The standard of a credit hour, which is not actually a full 60 minutes in most cases, is deeply embedded in higher education as a benchmark for earning a degree. But the definition of what constitutes a credit hour has become muddled in recent years with the increase in online education.
The Education Department is seeking to bring some clarity to that issue with its proposal to define the credit hour as one hour of classroom instruction and two hours of student work outside the classroom over 15 weeks for a semester and 10 to 12 weeks for a quarter. Institutions and accreditors, however, would have some flexibility under the proposals to develop alternative measures.
Rep. George Miller, a California Democrat who is chairman of the House education committee, said defining a credit hour is critical to ensure that students and taxpayers, through federal financial aid, are not footing the bill for courses that are not worth the amount of credit being awarded.
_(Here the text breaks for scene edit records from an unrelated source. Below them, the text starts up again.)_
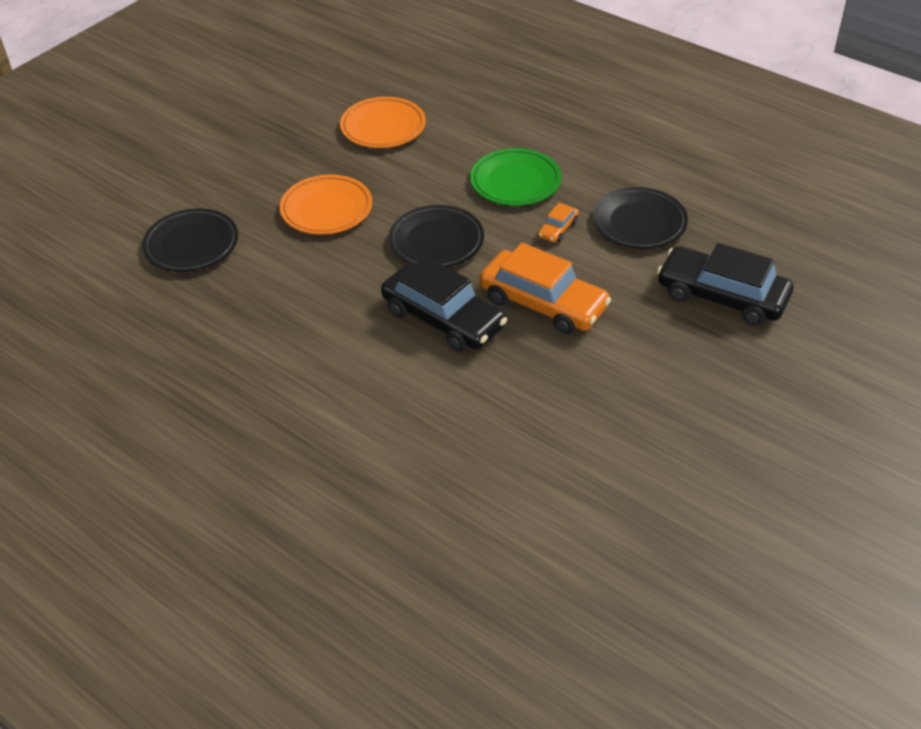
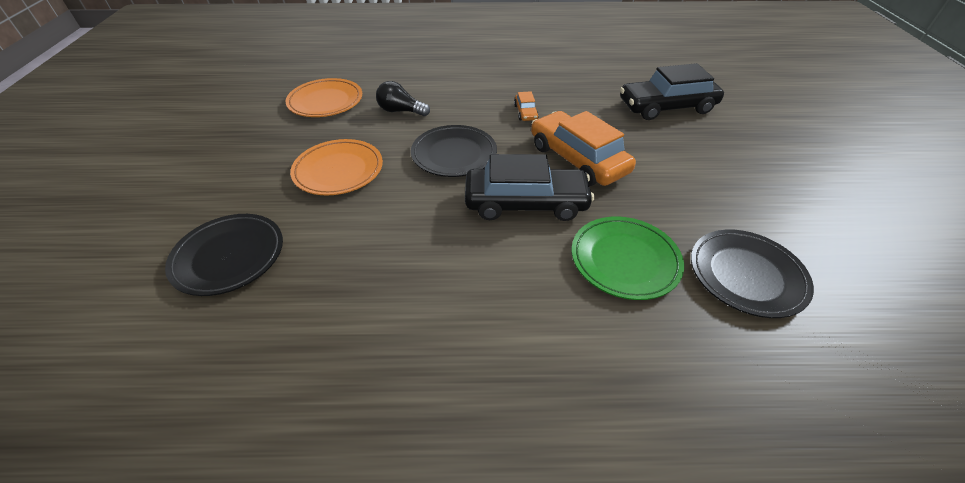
camera: 40 degrees left, 0 degrees up
(439, 170) = (400, 111): none -> black light bulb
(515, 181) = (462, 98): green plate -> green plate (624, 260)
(543, 303) = (578, 159): orange car -> orange car turned 120 degrees counterclockwise
(639, 222) = (567, 89): black plate -> black plate (746, 275)

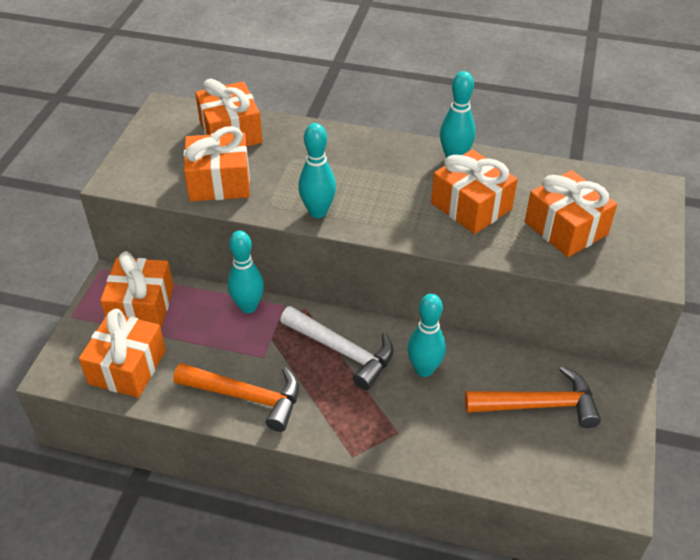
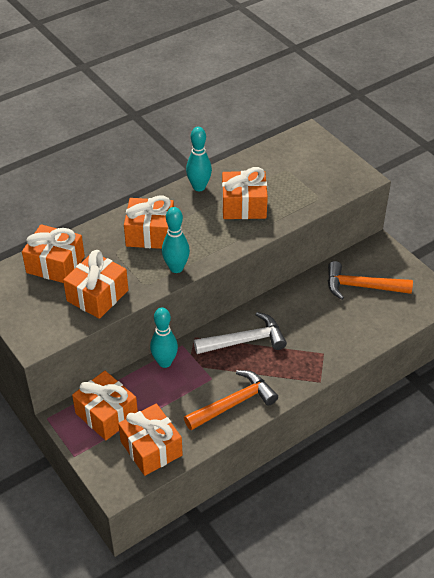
camera: 50 degrees left, 0 degrees up
(424, 369) = (293, 315): turquoise bowling pin -> none
(539, 405) = (361, 286): orange hammer -> orange hammer turned 120 degrees counterclockwise
(565, 228) = (299, 183): orange gift -> orange gift (150, 234)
If it’s a for-profit institution that is getting more money for a course than it’s really worth, Mr. Miller said, then the awarding of credit hours could become a part of a company’s business plan to bolster profits.
A ‘Mushy’ Concept
Ms. Manning said her organization shares committee members’ concerns about the rising cost of higher education and accountability for federal aid dollars. But strictly defining a credit hour is a complex issue, she said, because credit is now related more to what students should learn during a course than the amount of time they spend in the classroom.
“Anyone who has ever taught or taken a class knows the concept of credit hours is mushy,” Ms. Manning wrote in her prepared testimony to the committee.
Instead of setting a strict definition of what a credit hour should be for an institution, the commission relies on its peer reviewers—typically drawn from a corps of faculty members and administrators at similar institutions—to determine if the content of courses is compatible with the amount of credit a college awards for them, Ms. Manning said.
In the case of American InterContinental, the commission was able to persuade the institution to correct the credit hours it was awarding for the specific courses, she said. If the commission had simply denied accreditation to the institution, the college would have kept awarding the inflated credit because it was already accredited by another regional organization, she said.
Democrats on the committee, however, were critical of the commission for accrediting American InterContinental before seeking to correct the deficiencies in credit hours and pressed Ms. Manning on whether a more specific definition of credit hour would prevent such a problem in the future.
Rep. Timothy H. Bishop, Democrat of New York, said he found the state government’s strict limits on credit hour helpful when he was provost of Long Island University’s Southampton College. He asked what would be the harm of having a minimum definition of that standard.
Ms. Manning replied that having a definition of what constitutes a credit hour won’t do any harm, but it also doesn’t help accreditors or institutions set a standard for how much students are learning.